PERC Rule for Pulmonary Embolism Calculator
Pulmonary Embolism Rule-out Criteria (PERC) — 8 criteria to exclude PE in low-risk patients.
References
- Kline JA, Mitchell AM, Kabrhel C, et al. Clinical criteria to prevent unnecessary diagnostic testing in emergency department patients with suspected pulmonary embolism. J Thromb Haemost. 2004;2(8):1247-1255.
What is PERC Rule for Pulmonary Embolism?
The PERC (Pulmonary Embolism Rule-out Criteria) is an eight-item clinical decision rule that safely excludes pulmonary embolism without D-dimer testing or imaging in patients judged to have a low pre-test probability. Derived by Kline et al. in 2004 and prospectively validated in 2008, the criteria are: age <50, heart rate <100, oxygen saturation ≥95% on room air, no unilateral leg swelling, no hemoptysis, no recent trauma or surgery within 4 weeks, no prior DVT/PE, and no estrogen use. If a patient has a low gestalt probability and meets all eight criteria, the post-test probability of PE is <2%, and no further workup is warranted.
How to use
- Confirm the pretest probability of PE is low before applying PERC.

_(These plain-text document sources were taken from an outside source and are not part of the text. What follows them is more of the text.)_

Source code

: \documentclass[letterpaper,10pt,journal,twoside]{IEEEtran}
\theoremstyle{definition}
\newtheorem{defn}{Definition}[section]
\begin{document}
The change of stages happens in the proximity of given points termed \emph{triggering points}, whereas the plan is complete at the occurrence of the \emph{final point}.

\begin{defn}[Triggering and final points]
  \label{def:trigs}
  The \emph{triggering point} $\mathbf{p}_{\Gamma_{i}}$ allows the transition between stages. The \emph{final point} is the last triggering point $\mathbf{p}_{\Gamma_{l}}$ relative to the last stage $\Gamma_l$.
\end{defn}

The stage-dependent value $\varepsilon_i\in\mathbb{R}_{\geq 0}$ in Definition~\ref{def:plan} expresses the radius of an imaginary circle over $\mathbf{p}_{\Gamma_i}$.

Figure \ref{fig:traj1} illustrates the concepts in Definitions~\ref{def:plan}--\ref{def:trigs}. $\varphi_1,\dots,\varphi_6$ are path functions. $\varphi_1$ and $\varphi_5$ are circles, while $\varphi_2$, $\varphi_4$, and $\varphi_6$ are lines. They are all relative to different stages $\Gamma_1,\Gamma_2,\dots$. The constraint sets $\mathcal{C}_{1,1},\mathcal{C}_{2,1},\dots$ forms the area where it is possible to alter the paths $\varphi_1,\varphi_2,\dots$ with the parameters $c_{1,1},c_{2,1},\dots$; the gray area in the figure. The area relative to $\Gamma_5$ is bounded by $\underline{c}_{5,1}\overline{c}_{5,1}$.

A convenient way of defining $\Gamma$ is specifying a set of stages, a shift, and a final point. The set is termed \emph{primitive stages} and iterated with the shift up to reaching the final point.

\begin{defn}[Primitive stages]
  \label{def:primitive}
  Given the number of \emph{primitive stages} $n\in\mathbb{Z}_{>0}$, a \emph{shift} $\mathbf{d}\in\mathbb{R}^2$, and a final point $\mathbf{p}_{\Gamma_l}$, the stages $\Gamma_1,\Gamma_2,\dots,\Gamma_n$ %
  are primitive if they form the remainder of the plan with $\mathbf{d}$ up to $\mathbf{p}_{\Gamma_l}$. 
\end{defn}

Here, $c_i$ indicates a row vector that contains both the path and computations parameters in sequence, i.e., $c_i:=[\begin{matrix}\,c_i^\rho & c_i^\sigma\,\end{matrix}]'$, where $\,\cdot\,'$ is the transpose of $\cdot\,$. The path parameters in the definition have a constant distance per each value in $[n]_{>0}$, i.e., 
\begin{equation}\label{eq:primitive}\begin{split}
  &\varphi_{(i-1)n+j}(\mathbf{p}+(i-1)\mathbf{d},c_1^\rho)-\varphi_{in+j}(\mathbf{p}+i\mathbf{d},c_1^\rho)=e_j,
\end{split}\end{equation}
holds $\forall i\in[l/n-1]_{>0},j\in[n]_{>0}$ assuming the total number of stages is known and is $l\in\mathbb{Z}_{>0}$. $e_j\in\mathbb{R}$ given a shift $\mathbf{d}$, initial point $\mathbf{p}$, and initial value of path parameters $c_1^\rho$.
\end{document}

- Select any of the 8 criteria that are present.
- If all 8 are absent (PERC negative), PE can be excluded without further testing.
Frequently asked questions
What is the PERC rule?
The Pulmonary Embolism Rule-out Criteria: 8 bedside criteria that, when all negative in a patient with low pretest probability, allow PE to be excluded without D-dimer testing.
When can PERC be applied?
Only when the clinical gestalt pretest probability for PE is already low (< 15%). PERC should not be used in moderate- or high-risk patients.
What is the missed-PE rate if PERC negative?
In appropriately low-risk patients, a negative PERC carries a < 2% probability of PE — below the testing threshold.
Does any positive criterion mean the patient has a PE?
No. A positive PERC simply means PE cannot be excluded by the rule alone — continue the standard work-up (D-dimer, then imaging if indicated).